PASSAGE PROVIDED:

☆ ☆ ☆ ☆

If/when I catch up… Here’s what’s in store next:
Although a lower priority, I’m in the midst of the Optoma HD8600 projector review. it’s more expensive than many, but offers interchangeable lenses for those needing very short or very long throw solutions. Not bad so far, but another projector with a dynamic iris that could use improvement.
I am hoping to get that one done, but, it’s possible that one of several others may bump it back another couple of weeks.
I now have a “first week in December” date from BenQ, for getting their W1000 $999 1080p projector for review. I know a ton of you are waiting for that one. I too, am dying to see where it fits in the DLP projector food chain. Is it better/worse/similar to the HD20 $999, or is more a match, say, for the $1495 Mits HC3800. With luck, we’ll all know within the next 3-4 weeks, well in time for last minute Xmas shopping.
Also coming in: Mitsubishi HC6800. And don’t forget, they still make 720p projectors so I’ve got to get to the low cost Epson 705HD, etc. I’ve got limited budget people screaming for me to catch up on the few new 720p projectors.
Then there’s the backyard crowd. They seem to want to know about Epson’s new all in one Moviemate 60.
Once in a while someone asks why I seem to pay more attention to Epson than any other brand?
As my regular’s know, Epson does get a healthy amount of attention here. While I’ve answered that question it in the past, why not again?
Here’s the scoop. Epson gets more attention than any other brand, around here for these reasons:
1. They are the number one player in projector home theater space. They sell more, they have more models, they have more unique solutions, and, of course, they make the panels for almost every other LCD projector manufacturer.
Panasonic, may actually sell more home theater projectors in the US (it should be close), but, consider – Panasonic – this fall – 1 new projector, the PT-AE4000, 1080p. Their 720p projector the PT-AX200, is essentially starting its 3rd year. (Actually that includes the older PT-AX200U, but then, supposedly, the only changes have been the improvement in the gaming mode, the rest has stayed the same.
So, here’s Panasonic, with one new projector for me to review. By comparsion – this is how Epson shaped up, this fall:
Epson Home Cinema 8500UB and Pro Cinema 9500UB
Epson Home Cinema 8100 and Pro Cinema 9100 (same thing)
Epson 705HD (720p Projector) (btw, they launched another one earlier this year, so they have 3 in their lineup, including the Home Cinema 720 and 700.
Epson MovieMate 60
Epson Ensemble HD 8100
Epson Ensemble HD8500UB
Even counting the pairs as one (8500UB/9500UB), that’s 6 new solutions!!! True, the new Ensemble versions use the same projectors, but they are truly unique solutions and certainly merit their full system reviews (including audio, screen, etc.)
By comparison, this year:
Panasonic: 1 new
Mitsubishi: 2 new (HC3800, HC6800)

☆ ☆ ☆ ☆

WHAT YOU ARE ASKED TO DO: Reproduce the portion of the projector review update that lies between "Epson 705HD (720p" and "720 and 700.", inclusive.

Records in a dataset:
☆ ☆ ☆ ☆

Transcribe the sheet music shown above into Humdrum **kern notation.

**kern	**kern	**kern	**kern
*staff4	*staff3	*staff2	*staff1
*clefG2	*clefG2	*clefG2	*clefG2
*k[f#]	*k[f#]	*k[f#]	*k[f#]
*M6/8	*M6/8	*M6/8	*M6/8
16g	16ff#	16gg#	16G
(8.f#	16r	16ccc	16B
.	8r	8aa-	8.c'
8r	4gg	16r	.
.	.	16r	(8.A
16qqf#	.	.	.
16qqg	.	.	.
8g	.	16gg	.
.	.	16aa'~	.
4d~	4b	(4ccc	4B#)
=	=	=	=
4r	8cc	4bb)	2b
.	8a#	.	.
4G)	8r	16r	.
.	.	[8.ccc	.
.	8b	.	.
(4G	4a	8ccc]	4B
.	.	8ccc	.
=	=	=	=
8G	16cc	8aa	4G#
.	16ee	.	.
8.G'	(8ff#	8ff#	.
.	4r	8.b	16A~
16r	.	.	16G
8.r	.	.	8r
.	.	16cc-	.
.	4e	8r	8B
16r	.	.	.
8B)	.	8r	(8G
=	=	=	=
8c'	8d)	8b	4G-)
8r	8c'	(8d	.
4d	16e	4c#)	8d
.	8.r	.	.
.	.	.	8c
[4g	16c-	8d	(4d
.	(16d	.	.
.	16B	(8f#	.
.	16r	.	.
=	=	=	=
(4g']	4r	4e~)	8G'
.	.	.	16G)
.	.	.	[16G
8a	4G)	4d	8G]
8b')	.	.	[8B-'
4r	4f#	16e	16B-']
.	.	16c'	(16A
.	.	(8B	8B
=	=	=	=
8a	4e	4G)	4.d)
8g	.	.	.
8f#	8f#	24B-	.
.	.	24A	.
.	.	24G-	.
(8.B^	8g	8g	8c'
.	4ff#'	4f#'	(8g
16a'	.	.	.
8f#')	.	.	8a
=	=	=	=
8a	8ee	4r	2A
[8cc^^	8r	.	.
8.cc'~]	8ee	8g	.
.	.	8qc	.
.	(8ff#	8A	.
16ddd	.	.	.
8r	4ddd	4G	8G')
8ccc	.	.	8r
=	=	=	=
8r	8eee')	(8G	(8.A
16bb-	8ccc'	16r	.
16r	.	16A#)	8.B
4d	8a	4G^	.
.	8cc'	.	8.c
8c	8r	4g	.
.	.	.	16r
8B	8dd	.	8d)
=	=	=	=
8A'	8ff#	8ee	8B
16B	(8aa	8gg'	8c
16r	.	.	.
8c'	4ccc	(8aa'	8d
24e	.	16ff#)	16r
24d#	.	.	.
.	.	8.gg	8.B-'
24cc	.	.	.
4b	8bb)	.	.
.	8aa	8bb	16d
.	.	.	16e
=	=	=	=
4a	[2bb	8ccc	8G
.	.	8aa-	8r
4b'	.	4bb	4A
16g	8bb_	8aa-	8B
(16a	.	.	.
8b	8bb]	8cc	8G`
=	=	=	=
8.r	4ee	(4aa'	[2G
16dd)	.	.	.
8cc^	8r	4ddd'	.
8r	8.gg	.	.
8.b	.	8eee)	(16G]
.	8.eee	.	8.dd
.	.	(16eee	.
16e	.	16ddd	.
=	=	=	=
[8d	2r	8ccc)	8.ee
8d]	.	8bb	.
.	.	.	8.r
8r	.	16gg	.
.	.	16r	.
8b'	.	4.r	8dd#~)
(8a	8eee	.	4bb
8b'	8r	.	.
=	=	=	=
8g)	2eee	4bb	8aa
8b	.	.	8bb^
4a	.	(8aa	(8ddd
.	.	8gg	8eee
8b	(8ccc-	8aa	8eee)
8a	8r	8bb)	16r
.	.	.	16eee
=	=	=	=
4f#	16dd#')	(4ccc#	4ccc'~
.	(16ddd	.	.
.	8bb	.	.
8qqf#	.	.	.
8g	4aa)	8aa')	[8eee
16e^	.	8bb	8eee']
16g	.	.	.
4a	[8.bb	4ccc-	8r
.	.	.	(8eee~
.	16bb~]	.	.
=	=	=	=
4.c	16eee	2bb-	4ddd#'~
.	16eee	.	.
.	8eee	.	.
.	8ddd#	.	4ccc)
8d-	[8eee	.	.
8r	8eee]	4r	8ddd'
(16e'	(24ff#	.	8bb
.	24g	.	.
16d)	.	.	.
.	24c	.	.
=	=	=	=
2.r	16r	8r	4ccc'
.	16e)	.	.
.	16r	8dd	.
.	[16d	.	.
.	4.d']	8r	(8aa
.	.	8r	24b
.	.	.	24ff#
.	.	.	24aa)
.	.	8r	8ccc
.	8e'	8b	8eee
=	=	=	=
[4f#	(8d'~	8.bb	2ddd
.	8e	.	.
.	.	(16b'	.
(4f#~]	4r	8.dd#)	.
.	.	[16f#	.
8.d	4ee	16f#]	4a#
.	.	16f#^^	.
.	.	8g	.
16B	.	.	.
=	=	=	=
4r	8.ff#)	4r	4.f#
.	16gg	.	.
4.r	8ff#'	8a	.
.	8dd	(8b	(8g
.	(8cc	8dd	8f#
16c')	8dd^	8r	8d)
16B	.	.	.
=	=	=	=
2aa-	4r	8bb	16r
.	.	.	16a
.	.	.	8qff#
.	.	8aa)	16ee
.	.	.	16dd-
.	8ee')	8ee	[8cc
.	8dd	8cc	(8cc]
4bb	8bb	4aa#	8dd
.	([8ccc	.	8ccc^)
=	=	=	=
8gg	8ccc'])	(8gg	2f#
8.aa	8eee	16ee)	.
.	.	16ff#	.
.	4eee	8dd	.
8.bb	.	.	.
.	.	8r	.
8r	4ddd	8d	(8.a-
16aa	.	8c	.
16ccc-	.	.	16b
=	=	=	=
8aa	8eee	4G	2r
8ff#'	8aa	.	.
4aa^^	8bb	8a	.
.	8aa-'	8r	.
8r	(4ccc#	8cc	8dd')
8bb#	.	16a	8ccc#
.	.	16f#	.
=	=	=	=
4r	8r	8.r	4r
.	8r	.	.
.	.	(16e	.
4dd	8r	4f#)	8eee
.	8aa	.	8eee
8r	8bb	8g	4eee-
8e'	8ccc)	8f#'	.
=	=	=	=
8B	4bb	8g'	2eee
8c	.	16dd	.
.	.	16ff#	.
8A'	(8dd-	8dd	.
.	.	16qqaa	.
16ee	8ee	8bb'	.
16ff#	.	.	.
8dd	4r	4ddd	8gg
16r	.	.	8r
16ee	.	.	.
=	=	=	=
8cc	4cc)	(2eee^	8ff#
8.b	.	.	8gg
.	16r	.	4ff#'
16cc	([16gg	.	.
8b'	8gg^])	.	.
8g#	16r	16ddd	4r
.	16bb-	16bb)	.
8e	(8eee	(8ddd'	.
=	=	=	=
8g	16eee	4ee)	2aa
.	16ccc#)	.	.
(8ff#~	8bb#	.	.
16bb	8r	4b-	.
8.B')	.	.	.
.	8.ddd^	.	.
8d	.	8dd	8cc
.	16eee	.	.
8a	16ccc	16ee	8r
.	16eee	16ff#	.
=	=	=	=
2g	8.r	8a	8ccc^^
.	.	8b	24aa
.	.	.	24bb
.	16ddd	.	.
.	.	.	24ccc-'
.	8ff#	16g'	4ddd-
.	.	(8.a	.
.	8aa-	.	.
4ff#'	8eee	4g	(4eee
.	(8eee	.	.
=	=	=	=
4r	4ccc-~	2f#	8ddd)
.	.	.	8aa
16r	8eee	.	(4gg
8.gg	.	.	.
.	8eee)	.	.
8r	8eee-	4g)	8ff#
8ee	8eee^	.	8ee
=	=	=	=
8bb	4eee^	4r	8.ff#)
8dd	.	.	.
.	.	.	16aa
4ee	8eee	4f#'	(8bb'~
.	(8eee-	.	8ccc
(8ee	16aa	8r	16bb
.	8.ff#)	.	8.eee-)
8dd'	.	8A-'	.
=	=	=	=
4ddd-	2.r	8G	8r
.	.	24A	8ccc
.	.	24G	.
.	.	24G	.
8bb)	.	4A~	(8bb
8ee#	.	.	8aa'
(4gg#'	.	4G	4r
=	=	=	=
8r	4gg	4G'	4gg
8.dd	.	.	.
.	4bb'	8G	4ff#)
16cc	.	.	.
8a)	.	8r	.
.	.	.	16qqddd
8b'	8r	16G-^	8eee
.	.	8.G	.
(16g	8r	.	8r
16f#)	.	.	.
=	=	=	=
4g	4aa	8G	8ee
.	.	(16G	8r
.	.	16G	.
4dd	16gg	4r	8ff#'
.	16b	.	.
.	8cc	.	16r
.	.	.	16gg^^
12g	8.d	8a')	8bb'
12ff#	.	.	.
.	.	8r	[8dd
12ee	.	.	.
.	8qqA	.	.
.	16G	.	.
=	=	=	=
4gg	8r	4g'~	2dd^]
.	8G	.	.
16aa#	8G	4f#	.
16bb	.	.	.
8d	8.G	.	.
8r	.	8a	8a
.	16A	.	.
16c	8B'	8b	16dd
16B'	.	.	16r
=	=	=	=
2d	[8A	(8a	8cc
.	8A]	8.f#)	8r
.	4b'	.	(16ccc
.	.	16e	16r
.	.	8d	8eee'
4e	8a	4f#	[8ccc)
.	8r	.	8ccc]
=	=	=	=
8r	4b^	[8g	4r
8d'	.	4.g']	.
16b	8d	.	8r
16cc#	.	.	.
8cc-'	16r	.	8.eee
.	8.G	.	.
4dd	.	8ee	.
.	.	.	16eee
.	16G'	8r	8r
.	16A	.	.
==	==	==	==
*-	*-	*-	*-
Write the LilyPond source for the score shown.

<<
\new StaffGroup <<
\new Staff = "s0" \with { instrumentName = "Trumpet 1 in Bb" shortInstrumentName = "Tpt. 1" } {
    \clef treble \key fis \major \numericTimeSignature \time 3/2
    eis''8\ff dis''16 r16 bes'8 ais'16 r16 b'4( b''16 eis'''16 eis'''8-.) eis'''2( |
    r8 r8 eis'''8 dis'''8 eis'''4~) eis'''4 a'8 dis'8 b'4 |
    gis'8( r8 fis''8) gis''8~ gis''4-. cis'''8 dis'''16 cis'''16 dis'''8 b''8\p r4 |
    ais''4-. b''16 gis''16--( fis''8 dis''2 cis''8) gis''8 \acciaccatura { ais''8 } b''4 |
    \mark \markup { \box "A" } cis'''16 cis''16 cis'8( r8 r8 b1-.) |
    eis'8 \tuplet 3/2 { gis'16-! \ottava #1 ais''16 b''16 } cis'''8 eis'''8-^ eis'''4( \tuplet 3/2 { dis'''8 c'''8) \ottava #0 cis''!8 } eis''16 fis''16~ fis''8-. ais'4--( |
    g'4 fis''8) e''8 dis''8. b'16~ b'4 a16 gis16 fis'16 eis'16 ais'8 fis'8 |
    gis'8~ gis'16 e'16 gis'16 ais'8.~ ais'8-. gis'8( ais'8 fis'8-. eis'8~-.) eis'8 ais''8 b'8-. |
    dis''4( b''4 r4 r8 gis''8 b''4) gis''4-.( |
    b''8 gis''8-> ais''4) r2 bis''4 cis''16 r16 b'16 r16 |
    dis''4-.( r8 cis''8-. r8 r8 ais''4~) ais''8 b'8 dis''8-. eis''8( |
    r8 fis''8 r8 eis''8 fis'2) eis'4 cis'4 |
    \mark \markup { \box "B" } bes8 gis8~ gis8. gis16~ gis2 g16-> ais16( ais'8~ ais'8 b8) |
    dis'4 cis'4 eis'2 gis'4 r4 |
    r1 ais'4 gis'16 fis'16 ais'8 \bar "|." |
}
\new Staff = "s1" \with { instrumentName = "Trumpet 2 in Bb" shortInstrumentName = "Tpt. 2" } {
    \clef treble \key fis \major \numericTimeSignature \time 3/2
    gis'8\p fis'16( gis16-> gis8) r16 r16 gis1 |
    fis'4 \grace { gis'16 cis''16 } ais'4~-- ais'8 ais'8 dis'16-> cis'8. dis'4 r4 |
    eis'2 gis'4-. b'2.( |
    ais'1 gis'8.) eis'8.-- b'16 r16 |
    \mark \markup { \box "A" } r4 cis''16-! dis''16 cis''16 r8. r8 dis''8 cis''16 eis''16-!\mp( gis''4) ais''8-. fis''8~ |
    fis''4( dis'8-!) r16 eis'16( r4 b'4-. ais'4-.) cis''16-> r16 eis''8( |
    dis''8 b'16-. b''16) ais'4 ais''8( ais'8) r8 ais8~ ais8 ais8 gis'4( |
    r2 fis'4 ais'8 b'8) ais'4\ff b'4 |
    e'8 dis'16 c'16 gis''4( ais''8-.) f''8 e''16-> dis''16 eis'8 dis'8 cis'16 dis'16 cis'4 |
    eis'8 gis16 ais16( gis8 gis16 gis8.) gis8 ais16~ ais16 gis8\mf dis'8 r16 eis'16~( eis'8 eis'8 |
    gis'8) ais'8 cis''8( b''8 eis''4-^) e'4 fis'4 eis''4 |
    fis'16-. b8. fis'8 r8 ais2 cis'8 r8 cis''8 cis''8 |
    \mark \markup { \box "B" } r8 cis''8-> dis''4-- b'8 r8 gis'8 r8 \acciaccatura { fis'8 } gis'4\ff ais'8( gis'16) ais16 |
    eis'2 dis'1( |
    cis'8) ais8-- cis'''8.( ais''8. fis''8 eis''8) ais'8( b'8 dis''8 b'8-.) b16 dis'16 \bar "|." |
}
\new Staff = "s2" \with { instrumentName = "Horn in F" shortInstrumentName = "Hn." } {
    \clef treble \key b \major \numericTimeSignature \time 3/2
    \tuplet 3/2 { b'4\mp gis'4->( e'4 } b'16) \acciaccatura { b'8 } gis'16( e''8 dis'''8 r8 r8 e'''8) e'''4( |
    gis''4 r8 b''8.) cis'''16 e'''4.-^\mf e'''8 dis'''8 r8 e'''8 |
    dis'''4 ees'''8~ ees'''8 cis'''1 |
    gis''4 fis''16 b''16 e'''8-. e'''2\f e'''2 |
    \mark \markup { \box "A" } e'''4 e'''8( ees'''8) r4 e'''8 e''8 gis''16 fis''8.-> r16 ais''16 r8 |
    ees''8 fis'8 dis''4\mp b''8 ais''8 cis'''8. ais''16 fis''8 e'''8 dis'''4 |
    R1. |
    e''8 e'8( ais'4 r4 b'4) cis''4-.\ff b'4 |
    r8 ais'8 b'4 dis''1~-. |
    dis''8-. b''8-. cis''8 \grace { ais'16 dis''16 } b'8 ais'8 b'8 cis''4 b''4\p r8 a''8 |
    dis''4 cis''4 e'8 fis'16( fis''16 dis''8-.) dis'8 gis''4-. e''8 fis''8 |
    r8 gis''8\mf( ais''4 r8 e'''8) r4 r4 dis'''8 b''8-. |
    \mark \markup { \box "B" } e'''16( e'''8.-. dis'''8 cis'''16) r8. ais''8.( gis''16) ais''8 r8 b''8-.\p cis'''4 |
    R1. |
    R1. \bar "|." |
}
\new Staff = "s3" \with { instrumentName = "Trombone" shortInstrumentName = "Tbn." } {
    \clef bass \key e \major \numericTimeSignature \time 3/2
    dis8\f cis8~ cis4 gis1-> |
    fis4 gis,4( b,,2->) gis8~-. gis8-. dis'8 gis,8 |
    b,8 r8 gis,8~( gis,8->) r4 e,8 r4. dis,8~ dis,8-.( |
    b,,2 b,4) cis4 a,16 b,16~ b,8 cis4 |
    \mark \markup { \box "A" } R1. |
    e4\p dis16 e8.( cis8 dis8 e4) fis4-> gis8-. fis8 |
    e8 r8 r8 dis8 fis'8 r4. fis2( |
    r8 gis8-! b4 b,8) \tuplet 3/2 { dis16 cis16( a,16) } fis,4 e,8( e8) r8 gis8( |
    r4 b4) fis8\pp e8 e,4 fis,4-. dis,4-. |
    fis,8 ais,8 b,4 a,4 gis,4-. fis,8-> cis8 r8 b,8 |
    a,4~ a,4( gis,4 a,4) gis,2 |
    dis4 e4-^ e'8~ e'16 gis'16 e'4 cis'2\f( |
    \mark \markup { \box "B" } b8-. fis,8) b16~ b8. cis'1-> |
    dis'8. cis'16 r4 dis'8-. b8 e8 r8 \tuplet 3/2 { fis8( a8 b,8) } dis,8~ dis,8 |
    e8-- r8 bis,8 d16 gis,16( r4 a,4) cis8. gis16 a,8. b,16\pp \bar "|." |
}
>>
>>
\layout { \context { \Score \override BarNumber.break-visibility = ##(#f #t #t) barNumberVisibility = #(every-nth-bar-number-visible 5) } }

☆ ☆ ☆ ☆

SOLUTION TO THE PROBLEM:
Epson 705HD (720p Projector) (btw, they launched another one earlier this year, so they have 3 in their lineup, including the Home Cinema 720 and 700.